> ACTIONS TO TAKE
1 – In the Python urlparse post, what did parsing "example.com/path/file.ext" return?
2 – Carry on the Python urlparse post from the point where it stops.

> TEXT BLOCK
###

Ben
Ben

Reputation: 16553

Python urlparse, correct or incorrect?

Python's urlparse function parses an url into six components (scheme, netloc, path and others stuff)

Now I've found that parsing "example.com/path/file.ext" return no netloc but a path "example.com/path/file.ext".

Should't it be netloc = "example.com" and path = "/path/file.ext"?

Do we really need a "://" to determine wether or not a netloc exists?

Python's ticket: http://bugs.python.org/issue8284

Upvotes: 4

Views: 1289

Answers (2)

Vinay Sajip
Vinay Sajip

Reputation: 99415

Without the scheme://, there's no guarantee that example.com is a domain. You could have a directory called example.com. Similarly, you could have a url 'omfgroflmao/path/file.ext', how would you know if 'omfgroflmao' is a machine on the local network (i.e. a netloc) or whether it's meant to be a path component?

###

> GIVEN INFORMATION
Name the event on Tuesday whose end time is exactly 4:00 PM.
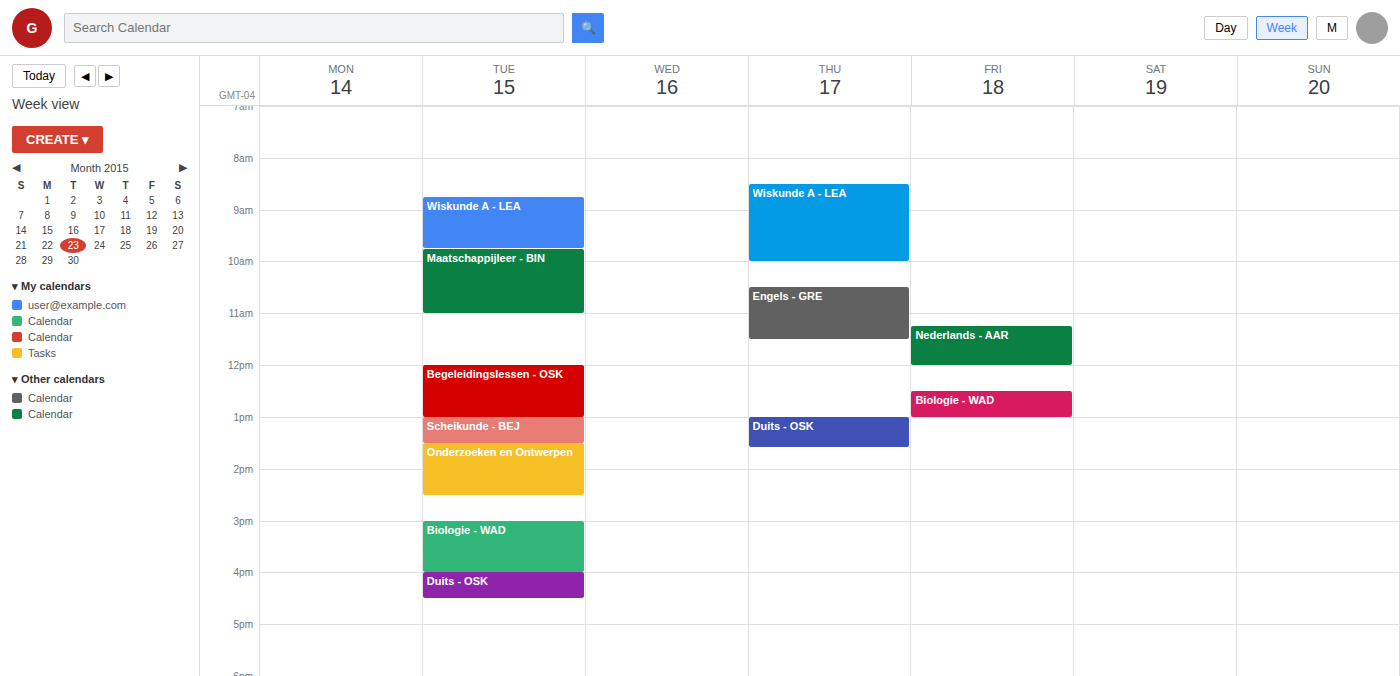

###

> RESPONSES
1 – It returned no netloc, and the path was "example.com/path/file.ext".

2 –
I can't see that the Python code is actually wrong, but perhaps the documentation needs to spell out explicitly the behaviour in such ambiguous circumstances (I haven't checked).

Upvotes: 7

Messa
Messa

Reputation: 25201

example.com/path/file.ext is not URL. It's just some string. For example if you put <a href="example.com/path/file.ext"> into HTML page, it will not link to http://example.com/path/file.ext. It's just a shortcut provided by web browsers that you do not have to prepend the http://. You can not even use such URL as parameter for urllib2.urlopen() and similar functions.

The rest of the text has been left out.